A chave: explorar as colisões moleculares

Christian Van den Broeck reexaminou a questão com Martijn Van den Broeck, da Universidade de Hasselt, na Bélgica. Chegaram a conceber os planos de um dispositivo com duas pás em forma de conchas de escargô, montadas sobre um eixo e mergulhadas em dois reservatórios de gás separados por uma membrana.

Cada pá é submetida ao bombardeamento incessante e aleatório de partículas de gás. Um dos reservatórios constitui uma fonte de calor mais fria que a outra, o que é uma necessidade, conforme os princípios da termodinâmica, para fazer funcionar um motor ou um refrigerador.

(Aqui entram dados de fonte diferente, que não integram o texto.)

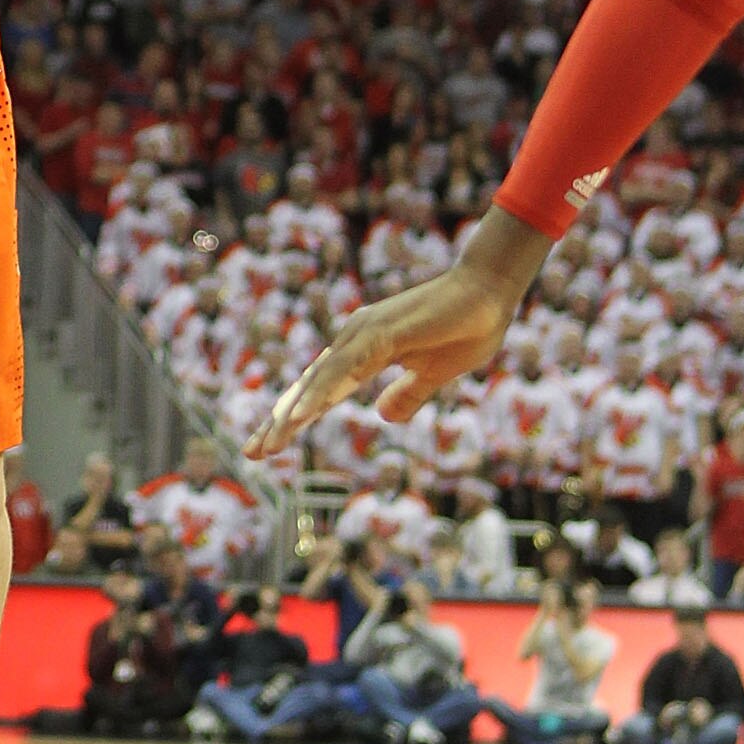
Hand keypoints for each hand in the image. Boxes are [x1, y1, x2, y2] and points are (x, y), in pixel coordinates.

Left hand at [248, 210, 548, 458]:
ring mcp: (366, 333)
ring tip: (270, 443)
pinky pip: (347, 368)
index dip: (295, 417)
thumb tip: (383, 416)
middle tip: (253, 452)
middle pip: (311, 386)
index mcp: (364, 351)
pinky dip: (323, 392)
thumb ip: (407, 394)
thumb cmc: (465, 327)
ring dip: (294, 412)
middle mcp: (356, 339)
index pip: (321, 390)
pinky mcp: (383, 332)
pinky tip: (304, 414)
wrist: (490, 291)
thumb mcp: (433, 375)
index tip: (269, 446)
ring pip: (322, 380)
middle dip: (281, 420)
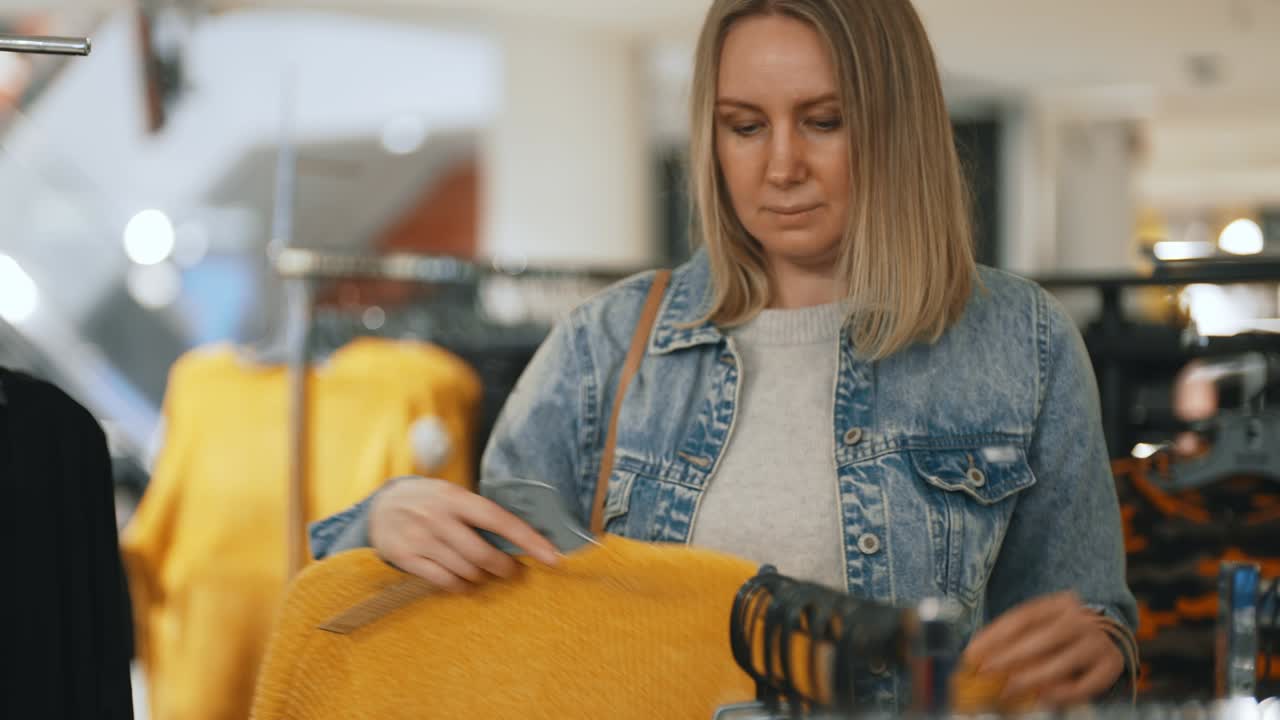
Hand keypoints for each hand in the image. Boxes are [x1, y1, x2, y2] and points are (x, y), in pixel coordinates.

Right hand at [369, 477, 559, 592]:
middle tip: (512, 571)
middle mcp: (437, 517)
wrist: (380, 506)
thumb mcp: (452, 494)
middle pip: (482, 554)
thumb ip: (479, 513)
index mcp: (456, 497)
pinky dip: (460, 586)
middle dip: (504, 568)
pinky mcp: (405, 557)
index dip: (528, 539)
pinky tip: (464, 583)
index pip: (499, 519)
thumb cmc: (429, 501)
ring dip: (481, 578)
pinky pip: (443, 581)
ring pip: (464, 571)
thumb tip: (521, 539)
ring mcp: (419, 538)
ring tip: (484, 574)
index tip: (552, 557)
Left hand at [962, 592, 1123, 707]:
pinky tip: (1040, 698)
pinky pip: (1083, 685)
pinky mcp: (1112, 666)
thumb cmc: (1061, 636)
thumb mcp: (1040, 627)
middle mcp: (1083, 618)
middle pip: (1041, 638)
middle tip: (986, 672)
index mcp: (1061, 603)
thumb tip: (974, 655)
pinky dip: (1060, 694)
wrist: (1109, 640)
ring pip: (1060, 663)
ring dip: (1029, 679)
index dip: (995, 635)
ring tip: (1007, 690)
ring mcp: (1099, 642)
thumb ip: (1012, 637)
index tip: (972, 654)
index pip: (1023, 617)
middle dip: (1008, 657)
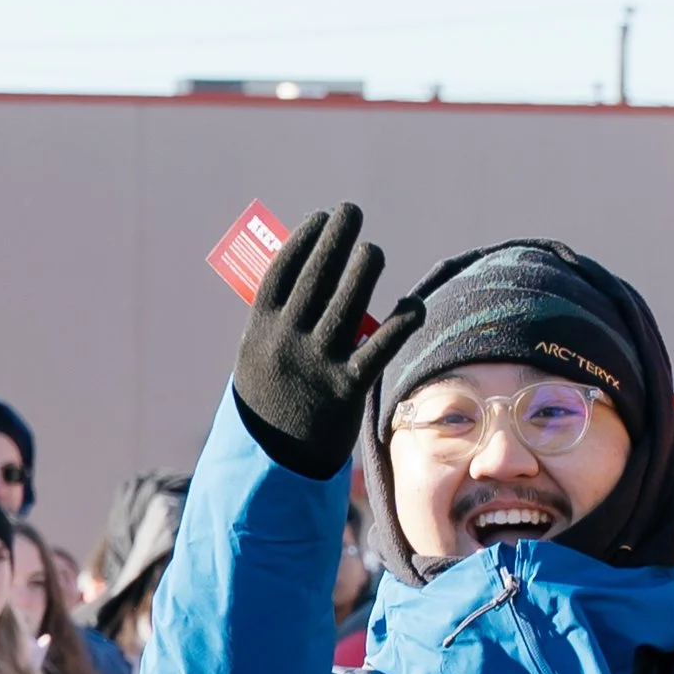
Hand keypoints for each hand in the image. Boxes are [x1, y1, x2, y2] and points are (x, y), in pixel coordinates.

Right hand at [232, 203, 423, 480]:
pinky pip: (378, 350)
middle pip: (316, 278)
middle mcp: (286, 341)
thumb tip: (311, 273)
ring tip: (372, 250)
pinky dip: (400, 324)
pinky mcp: (346, 390)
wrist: (273, 460)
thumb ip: (283, 318)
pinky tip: (413, 306)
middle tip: (351, 212)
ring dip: (363, 269)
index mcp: (260, 328)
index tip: (320, 217)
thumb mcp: (261, 354)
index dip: (303, 240)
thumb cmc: (273, 397)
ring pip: (346, 304)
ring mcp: (316, 365)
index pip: (282, 271)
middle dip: (336, 239)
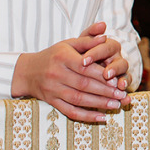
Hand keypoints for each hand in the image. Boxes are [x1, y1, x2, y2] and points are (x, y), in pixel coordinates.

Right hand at [11, 21, 128, 121]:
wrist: (27, 71)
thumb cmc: (53, 55)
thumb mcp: (68, 43)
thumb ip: (87, 39)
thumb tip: (104, 32)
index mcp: (62, 57)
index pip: (85, 67)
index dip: (102, 75)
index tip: (117, 80)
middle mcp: (56, 74)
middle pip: (83, 85)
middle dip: (105, 91)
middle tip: (121, 95)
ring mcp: (53, 90)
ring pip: (78, 99)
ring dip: (99, 104)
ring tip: (116, 105)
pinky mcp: (51, 102)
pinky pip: (69, 111)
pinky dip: (86, 116)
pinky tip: (101, 118)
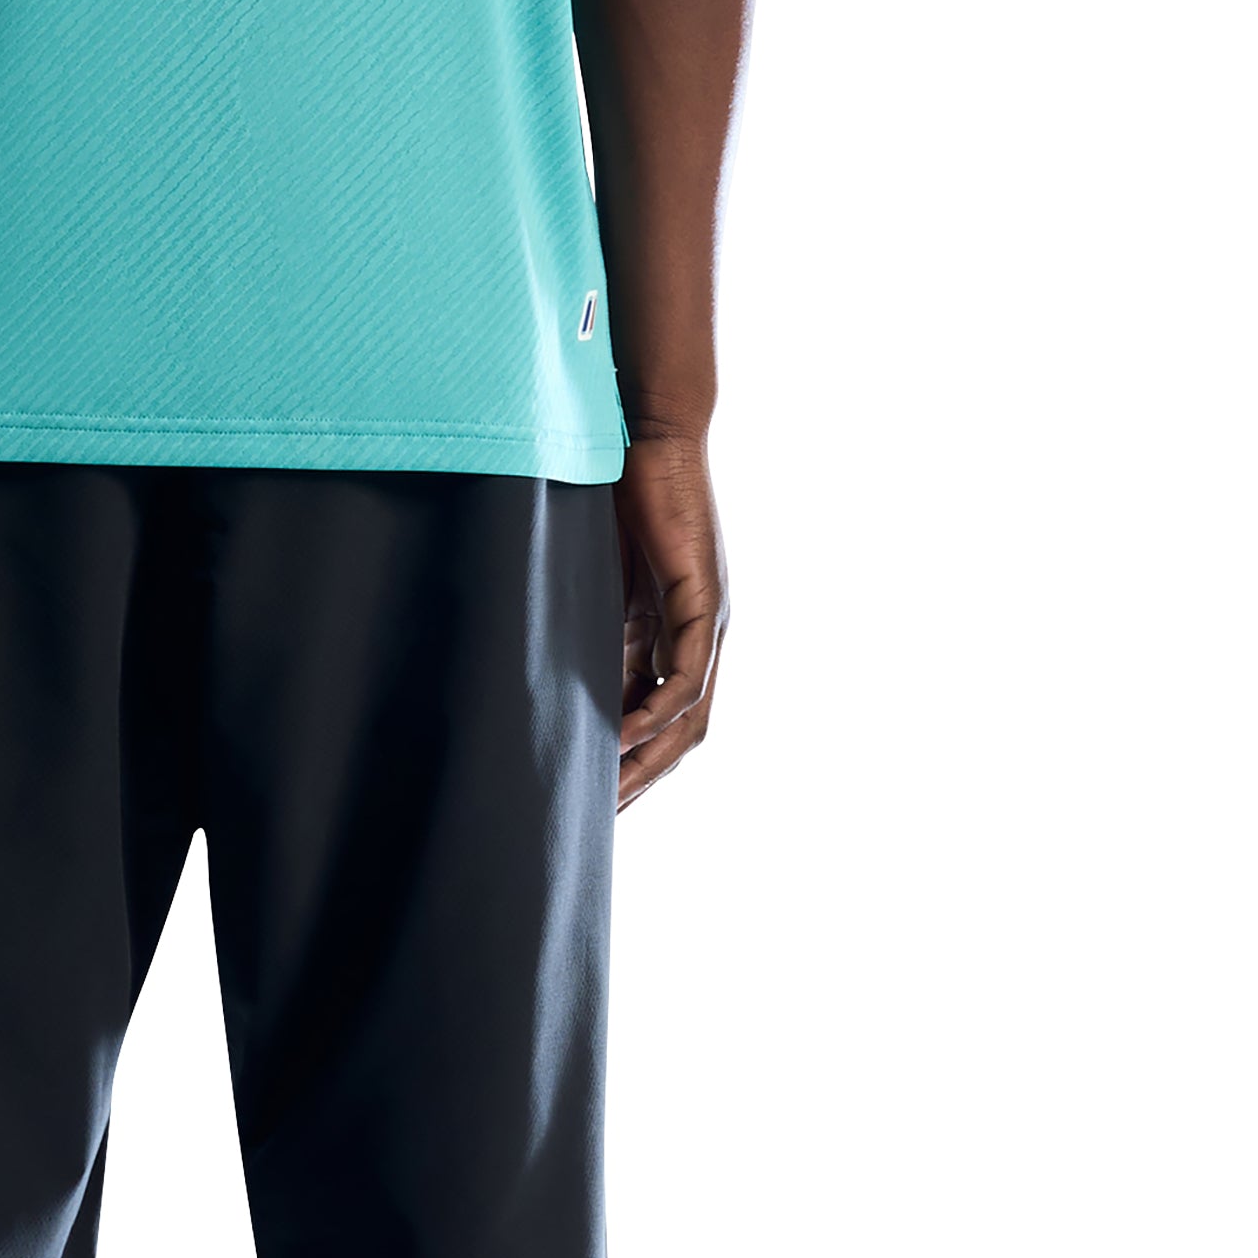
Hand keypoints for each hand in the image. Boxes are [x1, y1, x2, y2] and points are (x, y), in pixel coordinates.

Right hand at [614, 429, 725, 807]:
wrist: (648, 437)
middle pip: (681, 733)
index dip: (630, 763)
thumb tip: (550, 682)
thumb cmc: (619, 498)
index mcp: (672, 636)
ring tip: (610, 794)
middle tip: (600, 820)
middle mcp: (699, 638)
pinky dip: (657, 711)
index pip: (658, 719)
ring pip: (690, 716)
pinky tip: (623, 737)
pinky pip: (684, 675)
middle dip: (641, 778)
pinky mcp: (703, 601)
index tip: (593, 801)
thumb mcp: (596, 585)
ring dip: (650, 760)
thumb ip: (591, 633)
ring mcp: (707, 623)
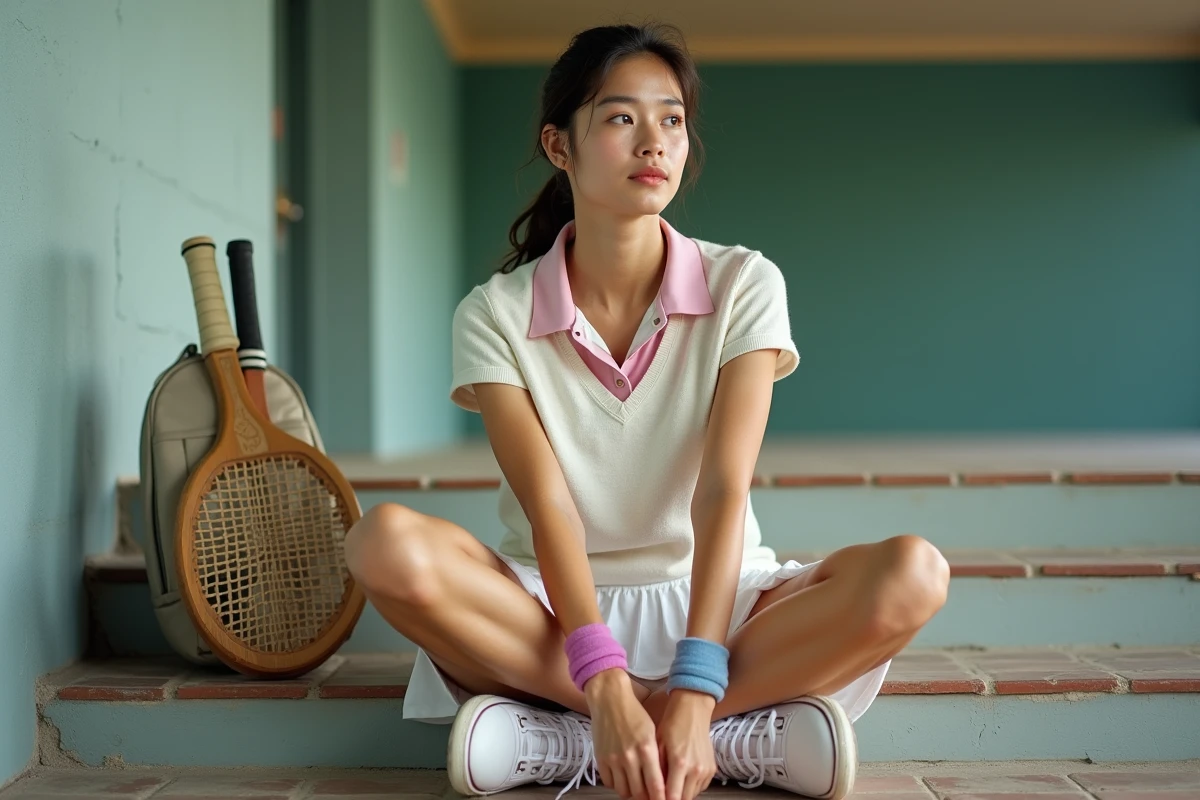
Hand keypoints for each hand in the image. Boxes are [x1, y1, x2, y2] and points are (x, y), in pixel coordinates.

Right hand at [585, 669, 665, 799]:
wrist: (609, 699)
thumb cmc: (634, 714)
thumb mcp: (652, 733)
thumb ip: (655, 758)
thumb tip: (659, 781)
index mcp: (646, 749)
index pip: (656, 785)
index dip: (660, 798)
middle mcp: (630, 757)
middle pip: (639, 793)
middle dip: (646, 798)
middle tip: (650, 796)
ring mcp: (613, 759)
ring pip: (623, 791)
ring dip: (631, 792)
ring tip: (636, 787)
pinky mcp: (600, 759)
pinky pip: (609, 783)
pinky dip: (617, 784)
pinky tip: (622, 778)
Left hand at [656, 690, 716, 799]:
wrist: (693, 710)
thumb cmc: (672, 724)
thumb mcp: (658, 746)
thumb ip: (657, 770)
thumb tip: (652, 789)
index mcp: (680, 763)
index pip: (673, 797)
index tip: (655, 799)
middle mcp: (696, 769)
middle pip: (683, 799)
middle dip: (671, 799)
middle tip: (661, 793)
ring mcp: (706, 769)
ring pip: (692, 795)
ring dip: (681, 794)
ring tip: (670, 786)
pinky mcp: (712, 768)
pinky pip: (700, 787)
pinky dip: (691, 787)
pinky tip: (682, 779)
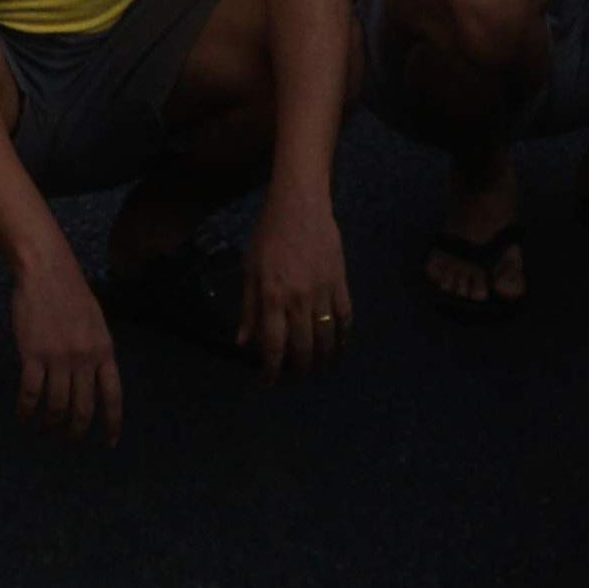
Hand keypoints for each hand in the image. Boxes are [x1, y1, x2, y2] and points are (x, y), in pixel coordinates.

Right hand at [13, 258, 124, 441]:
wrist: (46, 270)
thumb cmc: (70, 293)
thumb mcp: (96, 323)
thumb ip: (97, 352)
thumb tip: (95, 382)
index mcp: (104, 350)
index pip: (113, 396)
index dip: (112, 424)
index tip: (108, 443)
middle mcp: (85, 358)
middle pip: (83, 409)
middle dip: (75, 431)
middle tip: (67, 438)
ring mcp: (59, 358)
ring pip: (57, 407)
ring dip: (50, 424)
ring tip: (44, 428)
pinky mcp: (33, 354)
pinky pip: (31, 393)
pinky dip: (26, 410)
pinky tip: (23, 415)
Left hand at [240, 183, 352, 379]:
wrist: (300, 205)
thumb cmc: (269, 234)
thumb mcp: (250, 268)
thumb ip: (248, 308)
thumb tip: (243, 342)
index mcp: (272, 297)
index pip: (273, 345)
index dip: (271, 369)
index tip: (269, 382)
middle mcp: (298, 300)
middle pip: (303, 348)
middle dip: (298, 370)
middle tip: (295, 378)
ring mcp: (322, 292)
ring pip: (326, 338)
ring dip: (322, 359)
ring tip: (318, 368)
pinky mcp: (340, 283)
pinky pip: (345, 317)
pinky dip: (343, 336)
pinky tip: (339, 345)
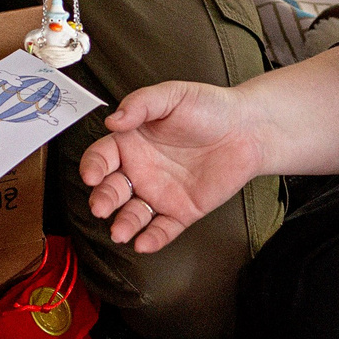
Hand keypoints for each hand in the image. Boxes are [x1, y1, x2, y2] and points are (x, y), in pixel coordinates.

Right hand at [78, 79, 265, 253]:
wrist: (247, 129)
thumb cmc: (209, 107)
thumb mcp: (172, 95)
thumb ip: (140, 104)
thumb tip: (112, 120)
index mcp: (131, 142)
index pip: (101, 157)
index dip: (93, 166)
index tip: (91, 175)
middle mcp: (141, 170)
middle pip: (112, 189)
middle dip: (103, 199)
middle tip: (101, 207)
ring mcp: (160, 193)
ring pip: (134, 214)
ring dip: (124, 224)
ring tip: (120, 232)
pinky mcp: (182, 211)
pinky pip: (163, 229)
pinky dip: (153, 238)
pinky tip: (143, 244)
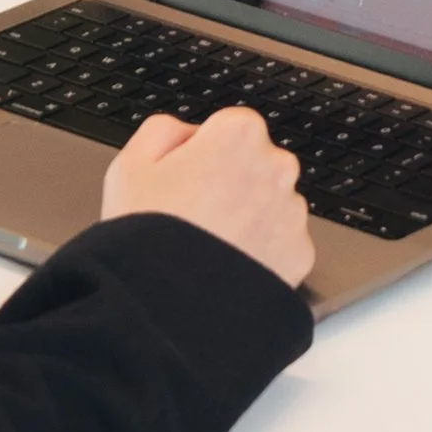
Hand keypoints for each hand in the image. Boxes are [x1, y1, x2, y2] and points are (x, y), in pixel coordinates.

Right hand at [99, 107, 312, 287]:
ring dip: (246, 218)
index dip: (200, 154)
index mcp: (238, 134)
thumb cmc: (150, 234)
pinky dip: (260, 252)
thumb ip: (163, 131)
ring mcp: (292, 212)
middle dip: (229, 183)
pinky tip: (226, 264)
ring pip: (269, 205)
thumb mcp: (130, 164)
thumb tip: (186, 133)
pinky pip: (280, 244)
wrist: (171, 303)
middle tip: (192, 214)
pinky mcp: (300, 253)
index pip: (228, 129)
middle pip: (254, 165)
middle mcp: (276, 166)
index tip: (183, 177)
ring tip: (207, 245)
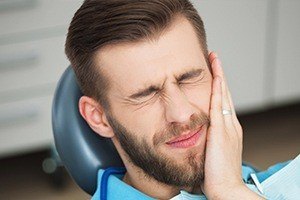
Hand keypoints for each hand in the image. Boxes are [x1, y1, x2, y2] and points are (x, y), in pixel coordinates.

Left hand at [201, 52, 263, 198]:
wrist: (226, 189)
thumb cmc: (217, 174)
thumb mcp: (212, 152)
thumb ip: (208, 140)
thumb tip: (198, 134)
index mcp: (228, 130)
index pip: (223, 102)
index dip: (219, 86)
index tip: (214, 73)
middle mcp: (231, 125)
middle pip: (226, 94)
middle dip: (220, 75)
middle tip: (215, 58)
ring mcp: (228, 127)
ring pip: (224, 96)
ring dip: (219, 77)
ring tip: (215, 60)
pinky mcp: (221, 132)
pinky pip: (219, 106)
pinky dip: (218, 91)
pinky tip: (216, 78)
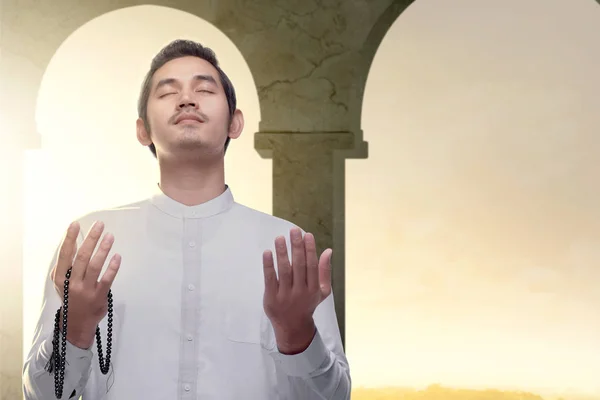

A cada choque, uma transferência de energia cinética se produz em um ou em outro sentido. Estando o calor ligado a essa energia cinética produzida pelas partículas de gás, tal transferência pode servir para produzir trabalho ou, ao contrário, bombear calor. Quando o dispositivo funciona como motor, ele pode realizar até 1.000 giros por segundo em função do gradiente térmico entre os dois reservatórios separados pela membrana, segundo os cálculos dos dois pesquisadores.





Duas pás, mecanicamente ligadas, banham duas câmaras separadas onde as temperaturas, e, portanto, a agitação térmica diferem, o que faz girar o conjunto. Utiliza-se assim da energia do compartimento mais quente.

Créditos: Christian Van den Broeck



Finalmente, conforme Christian Van den Broeck, nanotubos de carbono poderiam ser utilizados para fabricar tais máquinas e milhares de sistemas desse tipo poderiam ser integrados em chips, ou outros dispositivos eletrônicos, para resfriá-los. Acredita ainda o pesquisador que essas máquinas poderiam ser muito úteis na criação de sistemas de engenharia biológica, nos quais o controle da temperatura é necessário para regular a velocidade das reações bioquímicas.

Futura-Science, consultado em 03 de dezembro de 2007 (Tradução - MIA).